Mattel Mind Flex was one of the most remarkable devices at CES 2009. Simpler but coneptually similar to the Emotiv headset expected to be out soon, Mattel’s device measures brain theta waves and lets you control a small ball with this output as you change the theta waves by thinking. Unless I’m mistaken a lot of folks think these devices are silly gimmicks when in fact I’d argue that this type of controller represent the single most important change in history in the way humans interface with machines. For millions of years our relationship to tools has been primarily by hand and/or foot, generally using sights and sounds and touch to manage our relationships with the tools we use. In this sense computer control, like hammer and nail control, comes from our physical interactions with the device.
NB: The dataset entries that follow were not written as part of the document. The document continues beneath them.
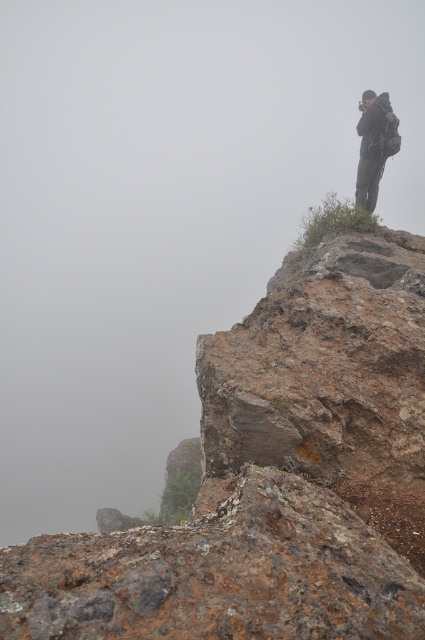
You are a hiker who has just reached the cliff edge. You notice the rusty rock at center and the dark gray backpack at upper right. Which object is smaller in size?

The rusty rock at center is smaller in size compared to the dark gray backpack at upper right.

You are a hiker trying to navigate through the rugged landscape. You see the rusty rock cliff at upper right and the rusty rock at center. Which object takes up more space in the image?

The rusty rock at center occupies more space than the rusty rock cliff at upper right.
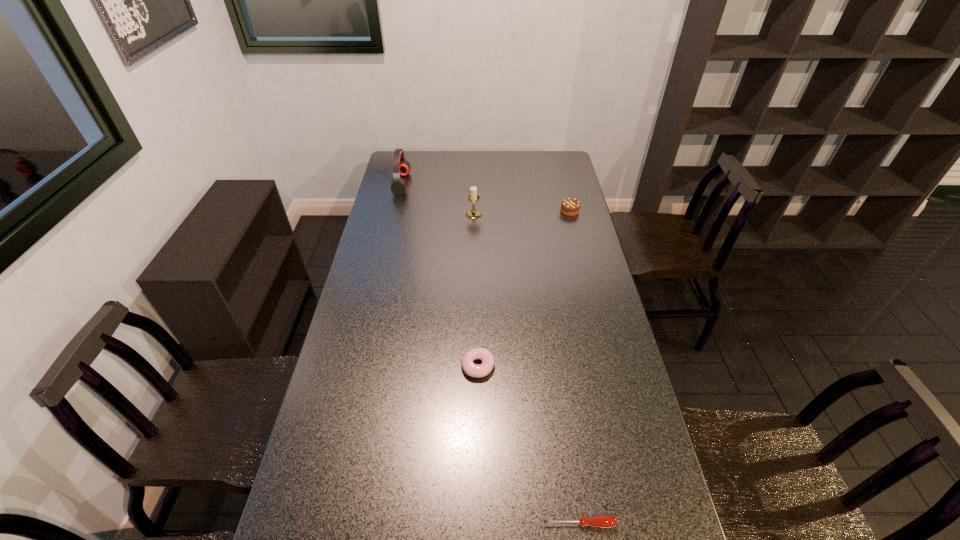
Where is `vacant space located 0.370m on the right of the candle holder`? vacant space located 0.370m on the right of the candle holder is located at coordinates (565, 214).

Locate an element on the screen. free space located on the back of the third shortest object is located at coordinates (566, 198).

Find the location of `free space located 0.300m on the left of the second nearest object`. free space located 0.300m on the left of the second nearest object is located at coordinates (365, 367).

Locate an element on the screen. This screenshot has height=540, width=960. vacant space located 0.110m on the right of the fourth object from left to right is located at coordinates (662, 523).

Locate an element on the screen. object that is positioned at the far edge is located at coordinates (401, 167).

Locate an element on the screen. This screenshot has width=960, height=540. object present at the left edge is located at coordinates (401, 167).

Image resolution: width=960 pixels, height=540 pixels. Identify the location of chocolate cake at the right edge. (569, 206).

I want to click on screwdriver positioned at the right edge, so click(604, 521).

Identify the location of object that is at the far left corner. (401, 167).

Find the location of a particular element. vacant space at the far edge of the desktop is located at coordinates (508, 157).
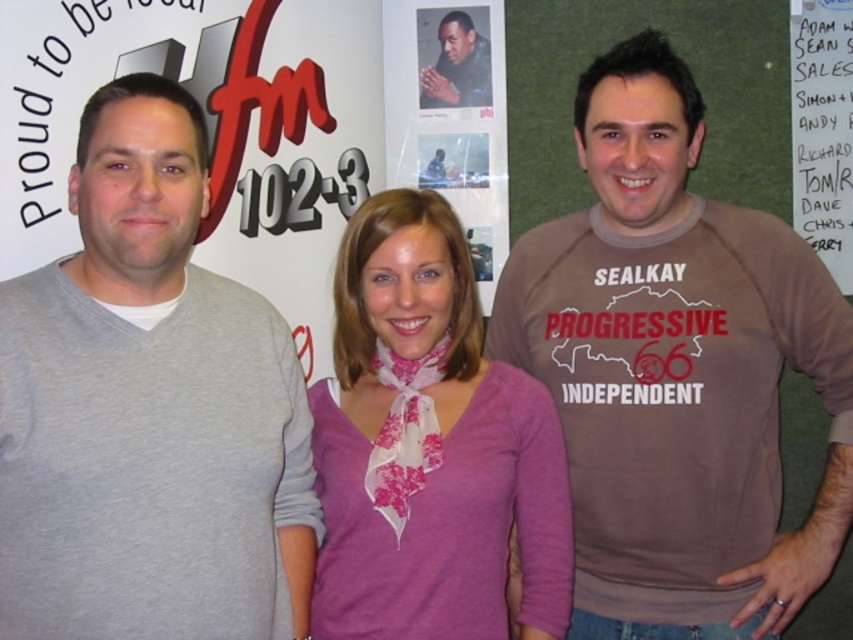
Which is more to the right, white paper at upper right or matte black jacket at center?

white paper at upper right

Is point (805, 96) less distant than point (437, 36)?

Yes, point (805, 96) is closer to viewer.

Locate an element on the screen. The height and width of the screenshot is (640, 853). white paper at upper right is located at coordinates (822, 131).

You are a GUI agent. You are given a task and a screenshot of the screen. Output one action in this format:
    pyautogui.click(x=<x>, y=<y>)
    Task: Click on the white paper at upper right
    The height and width of the screenshot is (640, 853).
    Given the screenshot: What is the action you would take?
    pyautogui.click(x=822, y=131)

Is point (372, 296) positioned before point (445, 44)?

Yes, point (372, 296) is closer to viewer.

Is pink fabric scarf at center above matte black jacket at center?

Actually, pink fabric scarf at center is below matte black jacket at center.

Locate an element on the screen. The width and height of the screenshot is (853, 640). pink fabric scarf at center is located at coordinates (430, 448).

Does gray cotton sweater at left appear under pink fabric scarf at center?

No, gray cotton sweater at left is not below pink fabric scarf at center.

Does point (142, 508) come behind point (323, 634)?

No, it is not.

Between point (132, 460) and point (381, 317), which one is positioned behind?

Positioned behind is point (381, 317).

Find the location of a particular element. The width and height of the screenshot is (853, 640). gray cotton sweater at left is located at coordinates (148, 410).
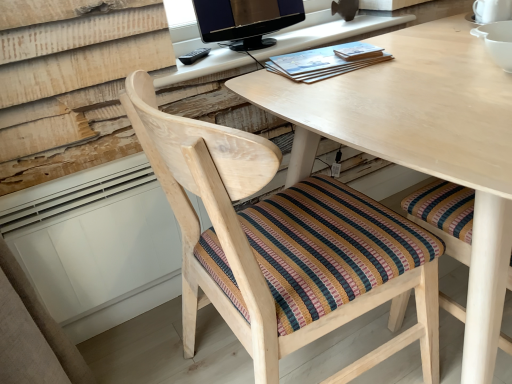
Question: Is matte wooden desk at upper center, which ranks as the second computer desk in bottom-to-top order, positioned with its back to matte black monitor at upper center?

Choices:
 (A) no
 (B) yes

Answer: (A)

Question: Does matte wooden desk at upper center, arranged as the 1th computer desk when viewed from the top, have a smaller size compared to matte black monitor at upper center?

Choices:
 (A) yes
 (B) no

Answer: (B)

Question: Does matte wooden desk at upper center, arranged as the 1th computer desk when viewed from the top, lie in front of matte black monitor at upper center?

Choices:
 (A) no
 (B) yes

Answer: (B)

Question: Is matte wooden desk at upper center, which ranks as the second computer desk in bottom-to-top order, outside matte black monitor at upper center?

Choices:
 (A) no
 (B) yes

Answer: (B)

Question: Can you confirm if matte wooden desk at upper center, which ranks as the second computer desk in bottom-to-top order, is thinner than matte black monitor at upper center?

Choices:
 (A) no
 (B) yes

Answer: (A)

Question: Is blue paperback book at center in front of or behind matte wooden desk at upper center, arranged as the 1th computer desk when viewed from the top, in the image?

Choices:
 (A) behind
 (B) front

Answer: (B)

Question: Is blue paperback book at center bigger or smaller than matte wooden desk at upper center, which ranks as the second computer desk in bottom-to-top order?

Choices:
 (A) small
 (B) big

Answer: (A)

Question: Is point (306, 79) positioned closer to the camera than point (224, 48)?

Choices:
 (A) farther
 (B) closer

Answer: (B)

Question: Is blue paperback book at center taller or shorter than matte wooden desk at upper center, which ranks as the second computer desk in bottom-to-top order?

Choices:
 (A) short
 (B) tall

Answer: (A)

Question: From the image's perspective, is natural wood computer desk at center, which ranks as the 2th computer desk in top-to-bottom order, located above or below matte black monitor at upper center?

Choices:
 (A) above
 (B) below

Answer: (B)

Question: Would you say natural wood computer desk at center, which ranks as the 2th computer desk in top-to-bottom order, is inside or outside matte black monitor at upper center?

Choices:
 (A) outside
 (B) inside

Answer: (A)

Question: Based on their sizes in the image, would you say natural wood computer desk at center, which ranks as the 2th computer desk in top-to-bottom order, is bigger or smaller than matte black monitor at upper center?

Choices:
 (A) small
 (B) big

Answer: (B)

Question: Considering the relative positions of natural wood computer desk at center, which ranks as the first computer desk in bottom-to-top order, and matte black monitor at upper center in the image provided, is natural wood computer desk at center, which ranks as the first computer desk in bottom-to-top order, to the left or to the right of matte black monitor at upper center?

Choices:
 (A) right
 (B) left

Answer: (A)

Question: In the image, is natural wood computer desk at center, which ranks as the 2th computer desk in top-to-bottom order, on the left side or the right side of blue paperback book at center?

Choices:
 (A) right
 (B) left

Answer: (A)

Question: From the image's perspective, is natural wood computer desk at center, which ranks as the first computer desk in bottom-to-top order, positioned above or below blue paperback book at center?

Choices:
 (A) below
 (B) above

Answer: (A)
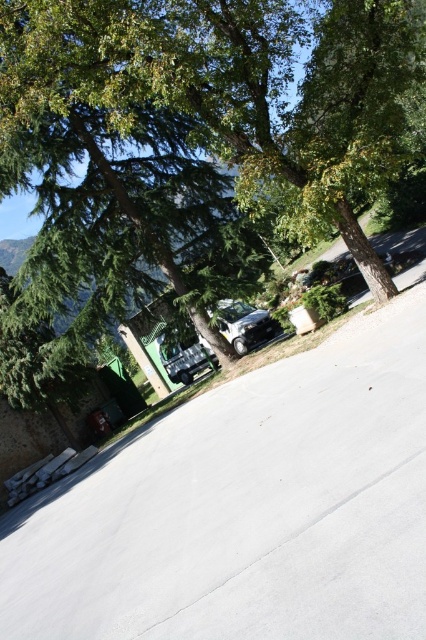
You are a delivery person needing to park your 15 feet long truck between the green leafy tree at upper left and the satin silver car at center. Can you fit your truck there?

The distance between the green leafy tree at upper left and the satin silver car at center is 18.04 feet. Since your truck is 15 feet long, it can fit in the available space.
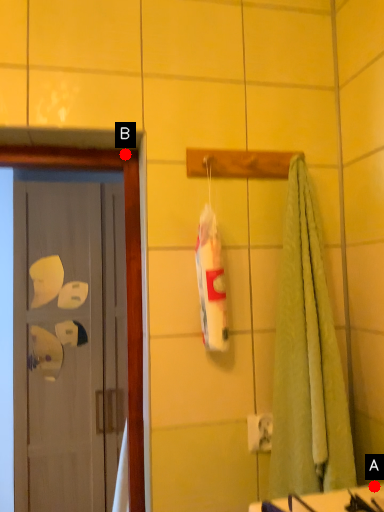
Question: Two points are circled on the image, labeled by A and B beside each circle. Which of the following is the closest to the observer?

Choices:
 (A) A is closer
 (B) B is closer

Answer: (A)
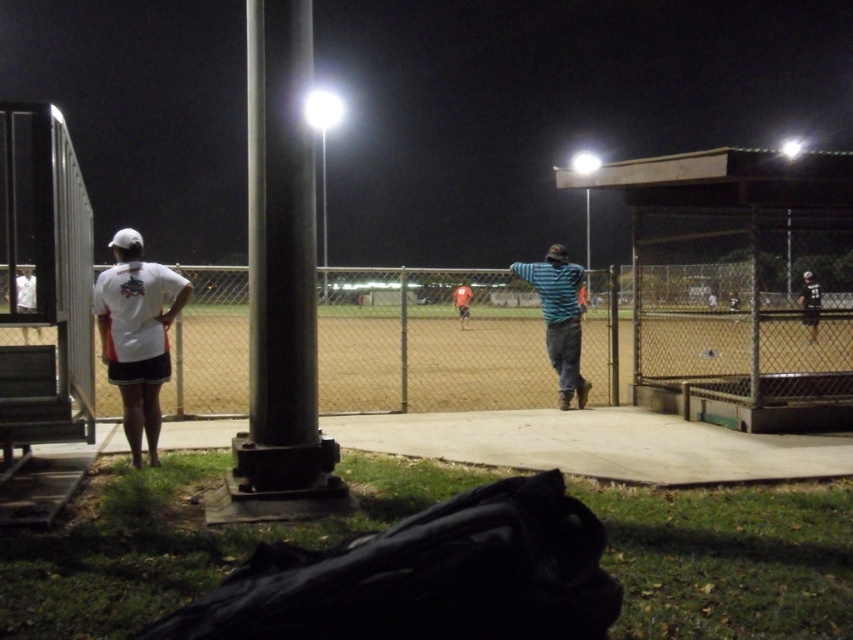
You are a photographer trying to capture a group photo of the players. The white matte shirt at left and dark blue jersey at right are the only two players visible. If you want to ensure both players are in focus, which player should you adjust the camera focus towards first?

The white matte shirt at left has a smaller width than the dark blue jersey at right. Since the photographer needs to focus on the closer subject first, adjusting focus towards the white matte shirt at left would ensure both are in focus as the wider player is further away.

You are a photographer at the baseball field. You want to take a photo of the striped cotton shirt at center without the white matte shirt at left being visible in the frame. Is this possible based on their positions?

The white matte shirt at left is positioned under the striped cotton shirt at center, so if you position your camera to focus on the striped cotton shirt at center and avoid the lower area where the white matte shirt at left is located, it should be possible to capture the striped cotton shirt at center without the white matte shirt at left being visible.

You are a photographer trying to capture a wide shot of the baseball field scene. The dark blue jersey at right and the red fabric shirt at center are both in your frame. Which clothing item appears narrower in the photo?

The dark blue jersey at right appears narrower than the red fabric shirt at center in the photo because its width is less than the red fabric shirt at center.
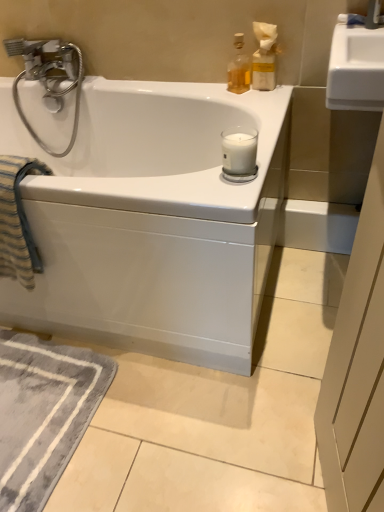
Where is `free spot in front of translucent glass bottle at upper right, acting as the first bottle starting from the left`? free spot in front of translucent glass bottle at upper right, acting as the first bottle starting from the left is located at coordinates point(248,100).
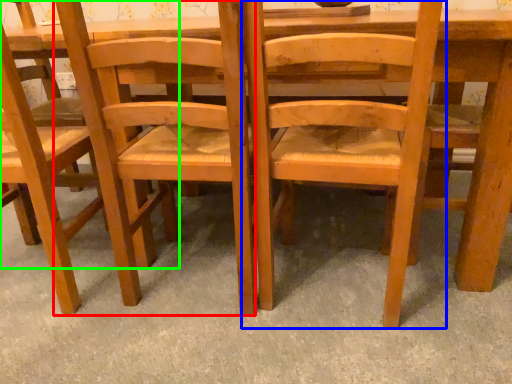
Question: Which object is positioned closest to chair (highlighted by a red box)? Select from chair (highlighted by a blue box) and chair (highlighted by a green box).

Choices:
 (A) chair
 (B) chair

Answer: (A)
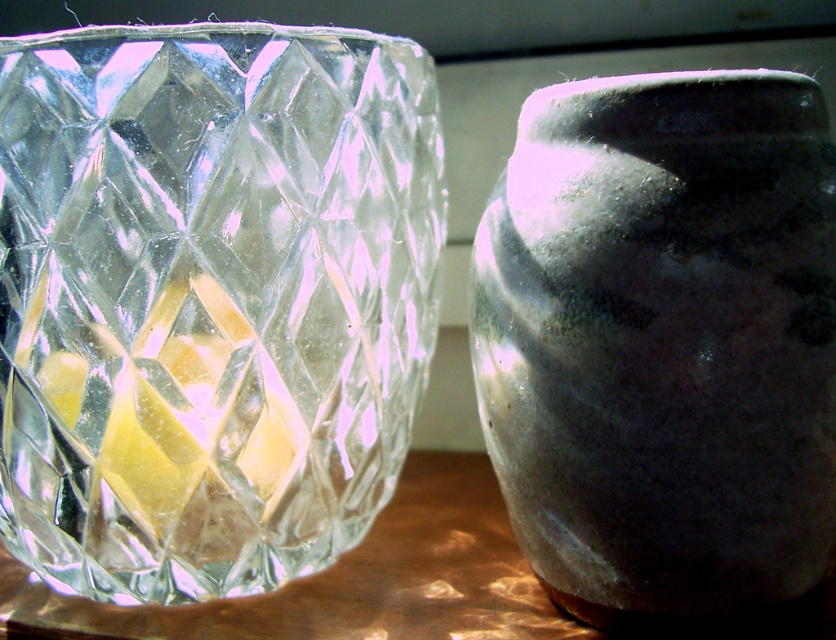
You are setting up a table for a party and want to place a tall centerpiece between the transparent crystal glass at left and the matte gray vase at right. Which object should you place the centerpiece closer to, based on their heights?

The transparent crystal glass at left is much taller than the matte gray vase at right, so you should place the centerpiece closer to the matte gray vase at right to balance the height difference.

You have a small decorative item that is 3 inches wide. You want to place it between the transparent crystal glass at left and the matte gray vase at right on the table. Can you fit it there without moving the existing items?

The distance between the transparent crystal glass at left and the matte gray vase at right is 5.74 inches. Since the decorative item is 3 inches wide, it can fit in the space between them as 3 inches is less than 5.74 inches.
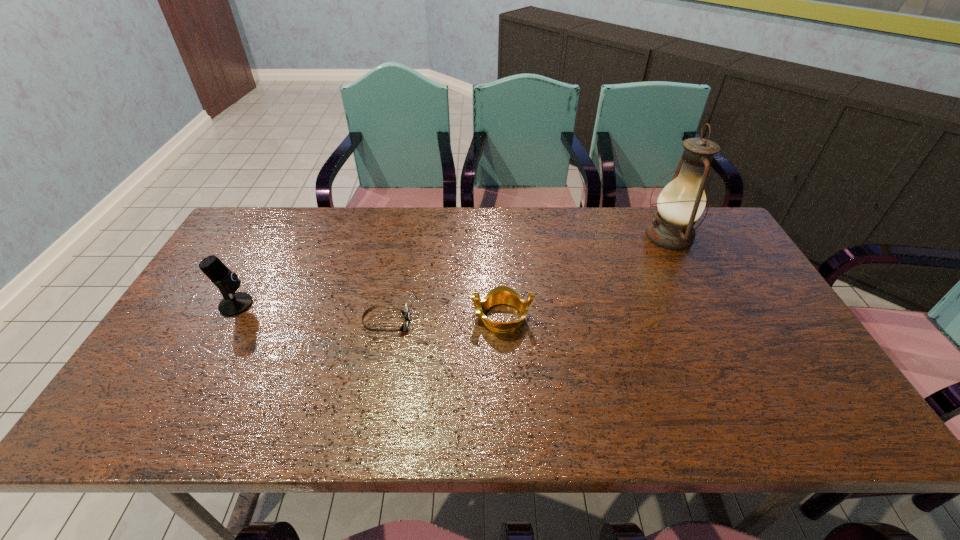
Where is `vacant area between the second shortest object and the oil lamp`? vacant area between the second shortest object and the oil lamp is located at coordinates (586, 276).

Image resolution: width=960 pixels, height=540 pixels. I want to click on empty space that is in between the shortest object and the tiara, so click(x=444, y=320).

This screenshot has width=960, height=540. What are the coordinates of `free space between the second object from left to right and the second shortest object` in the screenshot? It's located at pos(444,320).

You are a GUI agent. You are given a task and a screenshot of the screen. Output one action in this format:
    pyautogui.click(x=<x>, y=<y>)
    Task: Click on the vacant area that lies between the third object from left to right and the goggles
    This screenshot has height=540, width=960.
    Given the screenshot: What is the action you would take?
    pyautogui.click(x=444, y=320)

At what (x,y) coordinates should I click in order to perform the action: click on the closest object to the second object from left to right. Please return your answer as a coordinate pair (x, y). Image resolution: width=960 pixels, height=540 pixels. Looking at the image, I should click on (502, 294).

The width and height of the screenshot is (960, 540). Find the location of `object that is the second closest one to the third tallest object`. object that is the second closest one to the third tallest object is located at coordinates (682, 201).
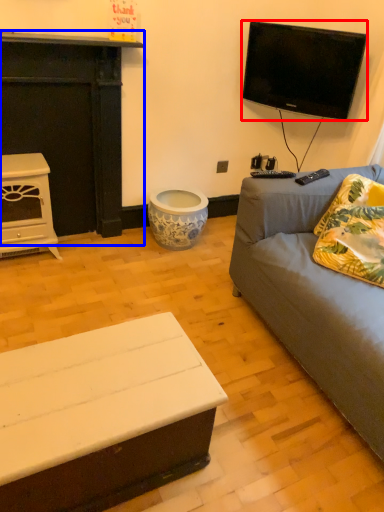
Question: Which of the following is the closest to the observer, television (highlighted by a red box) or fireplace (highlighted by a blue box)?

Choices:
 (A) television
 (B) fireplace

Answer: (B)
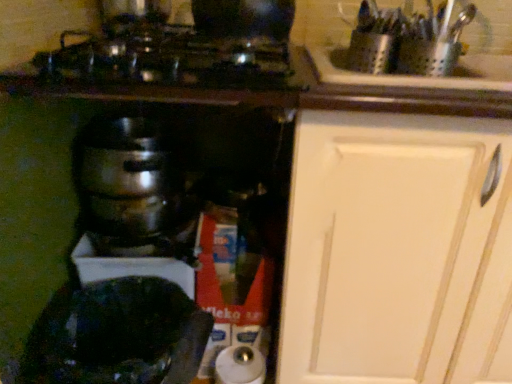
Question: Considering the relative sizes of shiny black pot at lower left and white matte cabinet at upper right in the image provided, is shiny black pot at lower left thinner than white matte cabinet at upper right?

Choices:
 (A) yes
 (B) no

Answer: (A)

Question: From a real-world perspective, is shiny black pot at lower left located higher than white matte cabinet at upper right?

Choices:
 (A) yes
 (B) no

Answer: (B)

Question: Can you see shiny black pot at lower left touching white matte cabinet at upper right?

Choices:
 (A) yes
 (B) no

Answer: (B)

Question: Is shiny black pot at lower left bigger than white matte cabinet at upper right?

Choices:
 (A) yes
 (B) no

Answer: (B)

Question: Can you confirm if shiny black pot at lower left is wider than white matte cabinet at upper right?

Choices:
 (A) no
 (B) yes

Answer: (A)

Question: Considering the relative sizes of shiny black pot at lower left and white matte cabinet at upper right in the image provided, is shiny black pot at lower left shorter than white matte cabinet at upper right?

Choices:
 (A) yes
 (B) no

Answer: (A)

Question: Is shiny black pot at lower left closer to the viewer compared to shiny metallic cookware at upper center?

Choices:
 (A) no
 (B) yes

Answer: (A)

Question: Does shiny black pot at lower left appear on the left side of shiny metallic cookware at upper center?

Choices:
 (A) yes
 (B) no

Answer: (A)

Question: Does shiny black pot at lower left have a greater width compared to shiny metallic cookware at upper center?

Choices:
 (A) yes
 (B) no

Answer: (B)

Question: Is shiny black pot at lower left oriented towards shiny metallic cookware at upper center?

Choices:
 (A) no
 (B) yes

Answer: (A)

Question: Does shiny black pot at lower left touch shiny metallic cookware at upper center?

Choices:
 (A) no
 (B) yes

Answer: (A)

Question: From a real-world perspective, does shiny black pot at lower left sit lower than shiny metallic cookware at upper center?

Choices:
 (A) yes
 (B) no

Answer: (A)

Question: Can you confirm if white matte cabinet at upper right is shorter than shiny metallic cookware at upper center?

Choices:
 (A) yes
 (B) no

Answer: (B)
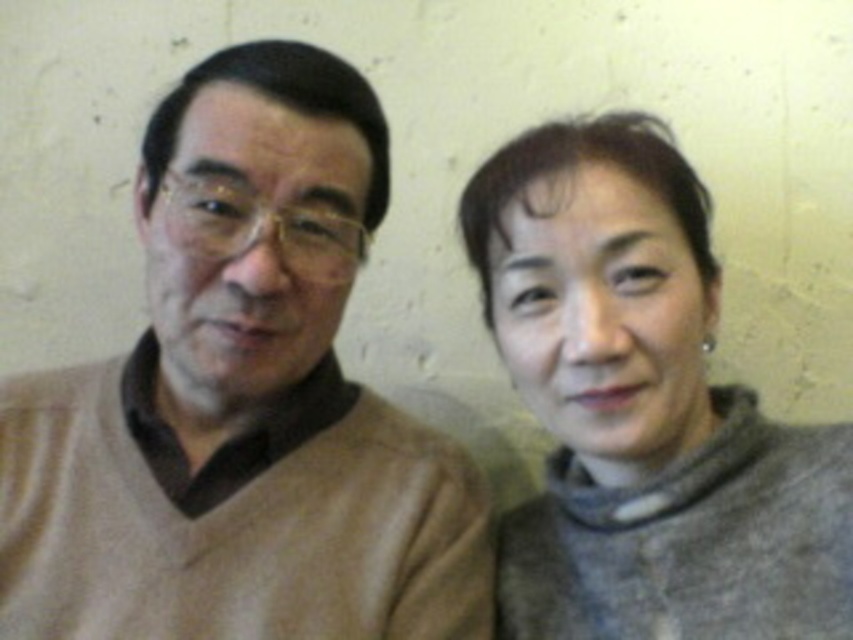
In the scene shown: Is beige sweater at left wider than gray woolen sweater at right?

Brain wave control, although still fairly primitive, is likely to accelerate the process that is going on right now at a pace too slow to be popularly recognized for what it is – the merging of human and machine. From heart pacemakers to glasses to BrainGate, the distinction between human and machine is breaking down slowly. I think that it will break down very rapidly as soon as technologies exist to enhance intelligence via this type of direct brain interface. How long will it take to refine this such that we can pull up the internet in our mind and access information at computerized rather than junky organic neuron speeds? I’d wildly guess 5-10 years though part of this answer will come from popular use and “hacks” with things like the mindflex and the Emotiv headsets coming out this year (yes, I’ll be getting one!).
The extension of this approach to interaction with machines may lead to the technological singularity predicted by an increasing number of technologists and futurists though I remain somewhat skeptical that conscious computing will quickly lead to the massive universal intelligence explosion predicted by Kurtzweil and others.